March 29, 2016 – 08:51 pm

Skinner Box illustration operant conditioningBy published 2007

There are various different approaches in contemporary psychology.

An approach is a perspective (i.e. view) that involves certain assumptions (i.e. beliefs) about human behavior: the way they function, which aspects of them are worthy of study and what research methods are appropriate for undertaking this study. There may be several different theories within an approach, but they all share these common assumptions.

You may wonder why there are so many different psychology perspectives and whether one approach is correct and others wrong. Most psychologists would agree that no one perspective is correct, although in the past, in the early days of psychology, the behaviorist would have said their perspective was the only truly scientific one.

Each perspective has its strengths and weaknesses, and brings something different to our understanding of human behavior.
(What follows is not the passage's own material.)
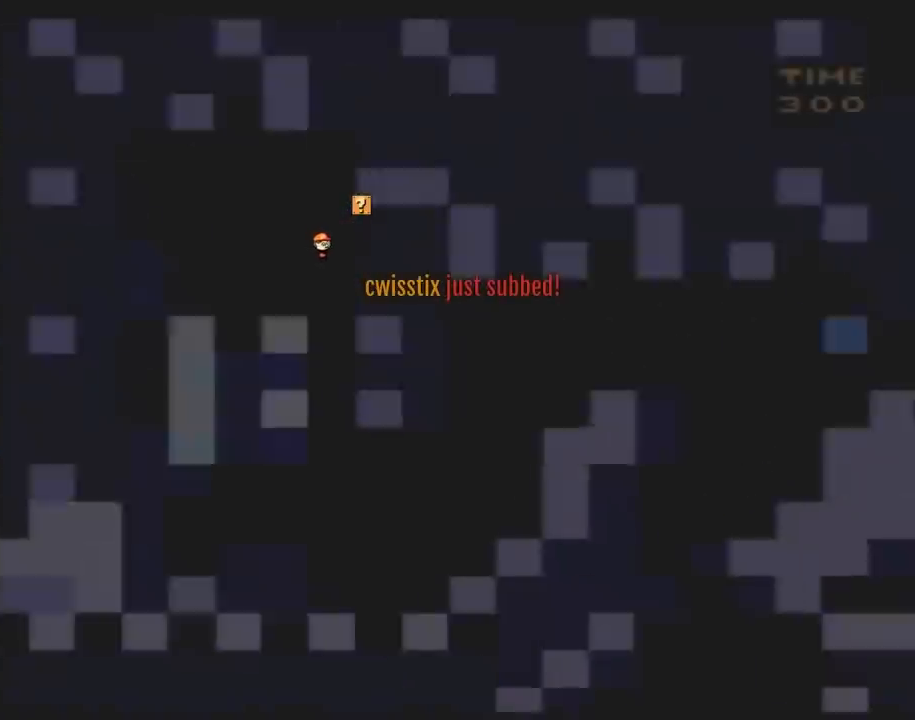
{"buttons": ["Y", "DPAD_RIGHT"], "events": [[300, "DPAD_RIGHT", "down"]]}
For this reason, it is important that psychology does have different perspectives to the understanding and study of human and animal behavior.

Below is a brief summary of the 5 main psychological approaches (sometimes called perspectives) in psychology.

If your layperson's idea of psychology has always been about people in laboratories wearing white coats and watching hapless rats try to negotiate mazes in order to get to their dinner, then you are probably thinking about behavioral psychology.

Behaviorism is different from most other approaches because they view people (and animals) as controlled by their environment and specifically that we are the result of what we have learned from our environment. Behaviorism is concerned with how environmental factors (called stimuli) affect observable behavior (called the response).

The behaviorist approach proposes two main processes whereby people learn from their environment: namely classical conditioning and operant conditioning. Classical conditioning involves learning by association, and operant conditioning involves learning from the consequences of behavior.